NYC Bus Performance

The NYC Bus Performance project is intended to allow the analysis of New York City bus behavior and performance, such as determining schedule adherence or headway variance, and comparison with other data (e.g., weather, traffic, SES).

Applications

Reporting bus performance using tables, rankings, and visualizations
Allowing journey planners to take service reliability into consideration when suggesting routes
Backtesting algorithms that predict bus arrival times
Generating time-lapse visualizations of historical bus movements to identify bottlenecks and illustrate "bus bunching"
Checking alibis or excusing lateness
Anything else you can think of!

NYC Bus Archive

The project relies on data from the NYC Bus Archive, which is a compilation of MTA Bus schedule, position, and situation (service changes) data. The great bulk of the archive is made up of the bus positions data, captured from MTA Bus Time's SIRI API at approximately 30-60 second intervals - fields include data timestamp, vehicle ID, latitude, longitude, bearing, trip ID, next stop ID, and distance from stop. The archive also includes a collection of historical GTFS feeds and situation records. The archive is currently stored in an Amazon Web Services (AWS) S3 bucket named "nycbusarchive". Resultant performance data are available to download from an AWS S3 bucket named "nycbusperformance". To prevent me from incurring bandwidth charges, access to the buckets requires an AWS account - offers or suggestions of alternative hosting options are welcome.

Technical

The project uses a series of bash scripts and MySQL statements to manipulate the data. It is currently able to infer actual departure times and report schedule adherence. The next step would be to determine headway variance. However, this cannot be done safely yet as the MTA Bus API has poor latency (30+ seconds) during rush hour, which can result in substantial gaps in the data, meaning some departures aren't inferred. This could be remedied by using the schedule to fill in missing departures, although this method is complicated by the fact that MTA Bus Time sometimes has a bus flip-flop between different trip IDs.

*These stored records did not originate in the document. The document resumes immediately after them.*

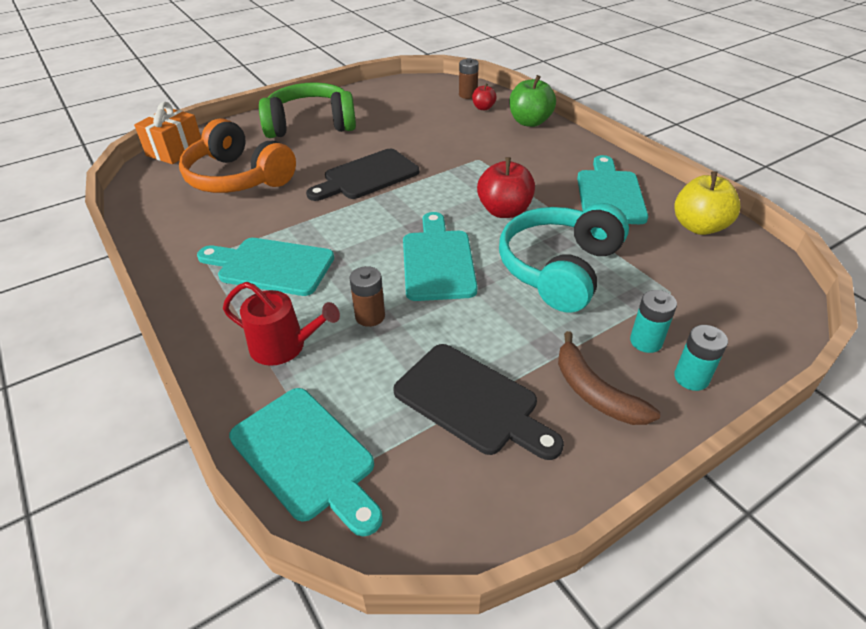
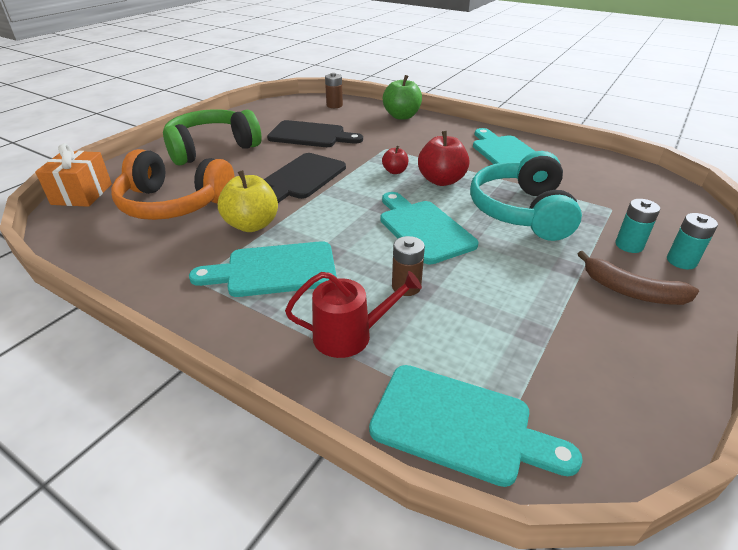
camera: 25 degrees left, 5 degrees down
black cutting board [393,344,564,460] -> black cutting board moved to [267,120,363,147]
red apple [472,83,497,110] -> red apple moved to [382,146,408,174]
yellow apple [674,171,741,235] -> yellow apple moved to [218,170,278,232]

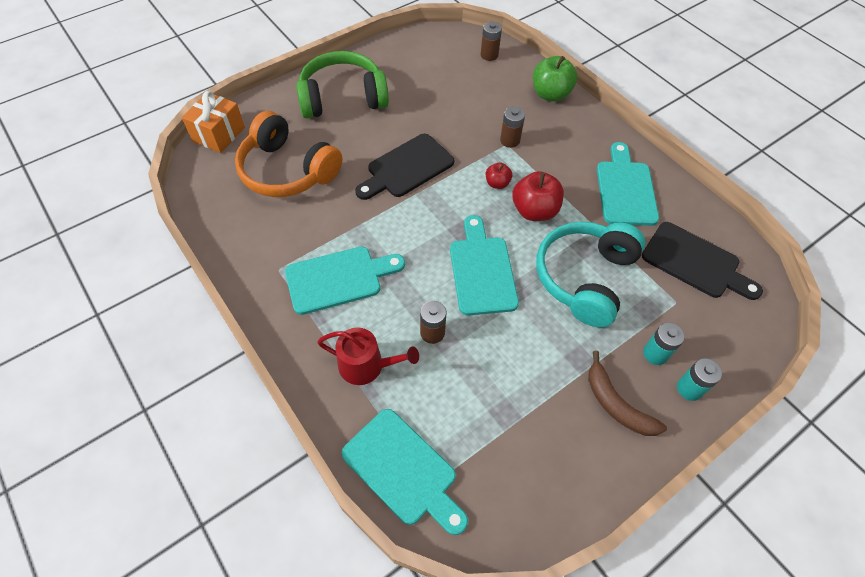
camera: 20 degrees right, 20 degrees up
turquoise cutting board [189,241,337,297] -> turquoise cutting board turned 150 degrees clockwise [285,247,405,315]
yellow apple [218,170,278,232] -> none
black cutting board [267,120,363,147] -> black cutting board moved to [642,222,763,300]
none -> brown battery [500,106,525,148]

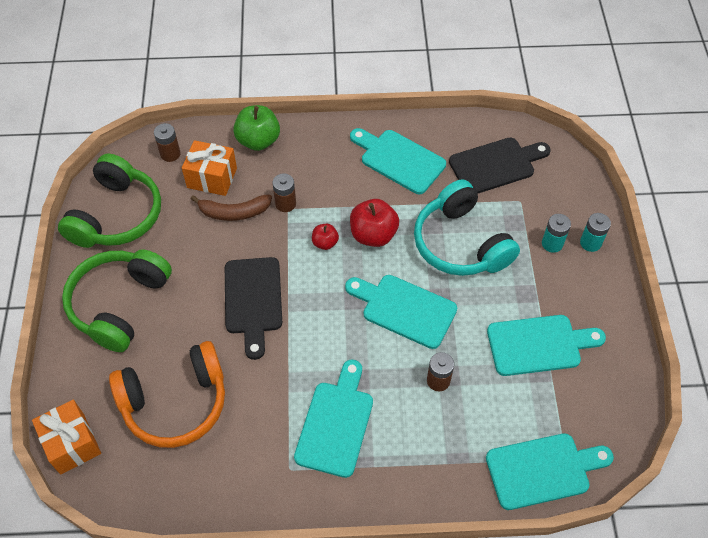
camera: 55 degrees left, 0 degrees up
red watering can [317,328,419,385] -> none
brown banana [588,351,667,436] -> brown banana moved to [191,194,272,221]
none -> green headphones [58,154,161,248]
none -> orange gift [182,140,237,196]
none -> turquoise cutting board [487,315,606,376]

To find schedule adherence, the following steps should be taken:

Ensure MySQL and bash are installed on your system
Run import_gtfs/setup.sh DB_NAME
Download GTFS files from the "nycbusarchive" bucket
Run import_gtfs/gtfs2mysql.sh DB_NAME GTFS_PATH
Run import_archive/setup.sh DB_NAME
Download positions data from the "nycbusarchive" bucket
Run import_archive/import_archive.sh DB_NAME ARCHIVE_PATH
Run performance/setup.sh DB_NAME
Run performance/add_events.sh DB_NAME START_DATE END_DATE
Run the SQL statements in performance/adherence.sql for a (small) date range

Given the sizes of the data involved, some of these steps may take a few minutes. Eventually, I may rewrite the whole process in C.

I'm not sure if there's an industry standard way of determining transit performance from this type of source data. For example, if we can infer that a departure occurred at some point in a given time range and the beginning of the range is "on time" but the end of the range is "late", should we consider the departure to have been "on time", "late", or "unknown"? Currently, the midpoint is used (as long as the accuracy is better than 60 seconds). Also, should departure times or arrival times be used, or both? What's a good way of reporting headway variance that can be easily understood by passengers? If you can answer any of these questions, please let me know.

Legal

This project is not maintained or endorsed by the Metropolitan Transportation Authority (MTA). The performance and archive data are not guaranteed to be accurate, complete, or timely.

This project is published under the MIT License.